Personally, unless it's detonating (clattering under load) I would just kill it with the clutch.
 
no such thing... it can run on heat, compression, and glowing carbon, alone. it is sucking fuel past the throttle plate. you have to remove the fuel by closing the throttle plates. dont need to pull the head. just mist some water into the intake on a fast idle. that will clean out all carbon. a diesel will not even run without fuel.
 
JohM,
Shutting off the gas is what I was going to say. Instead of turning gas off my hand, I have 12v gas solenoids in my Farmall C and Jubilee because the carbs will drip.

I have a 20 hp kohler and 20 hp Honda that likes to diesel. I pulled the kill wire from Ingition coils and turn the power off to the carb. The carbs have a built in solenoid. In a few seconds they shut off no dieseling.
 
Adjut the point gap. I worked for an old Okie that when his chevy trucks would get to diseling he would just adjust the points a bit. That would stop it on the next running. He said that was why they would do that. I guess it must be a chevy thing. I have never had problems with gassers doing that. then
I never liked a gas engine and all the nonsense that went with them.
 
Okay, two questions:

1. How would adjusting the points have any effect? The ignition is OFF.
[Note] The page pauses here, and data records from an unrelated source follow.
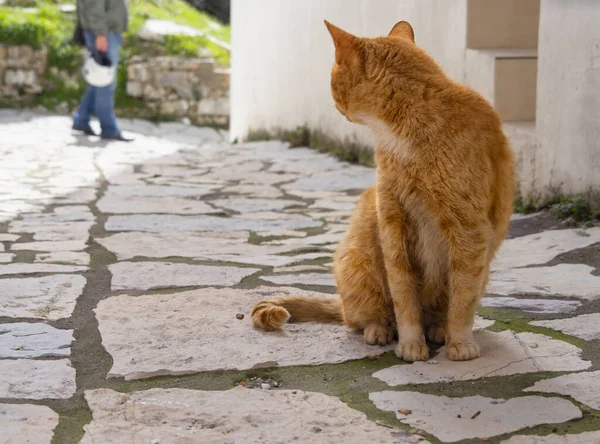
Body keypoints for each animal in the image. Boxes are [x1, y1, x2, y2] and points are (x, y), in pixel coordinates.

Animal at [251, 19, 512, 362]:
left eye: (333, 78)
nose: (334, 102)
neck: (407, 133)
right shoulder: (392, 222)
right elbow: (403, 296)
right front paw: (411, 345)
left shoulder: (469, 231)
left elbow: (463, 297)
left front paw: (459, 342)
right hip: (360, 259)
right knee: (358, 318)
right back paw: (380, 330)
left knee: (439, 309)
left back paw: (438, 329)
2. Why is "dieseling" a problem?

The long and short of it is you've got carbon deposits in the engine that are getting hot acting as ignition sources and causing the dieseling. Adjusting carburetor, timing, plugs, wires, sacrificing a live chicken... None of that is going to fix the problem. If you want it to truly stop you need to pull the engine apart and clean out all the carbon deposits.
 
I am sure it is the carbon build up. I have tried everything else. It would be great if I could clean it without a tear down. Thanks for all the input.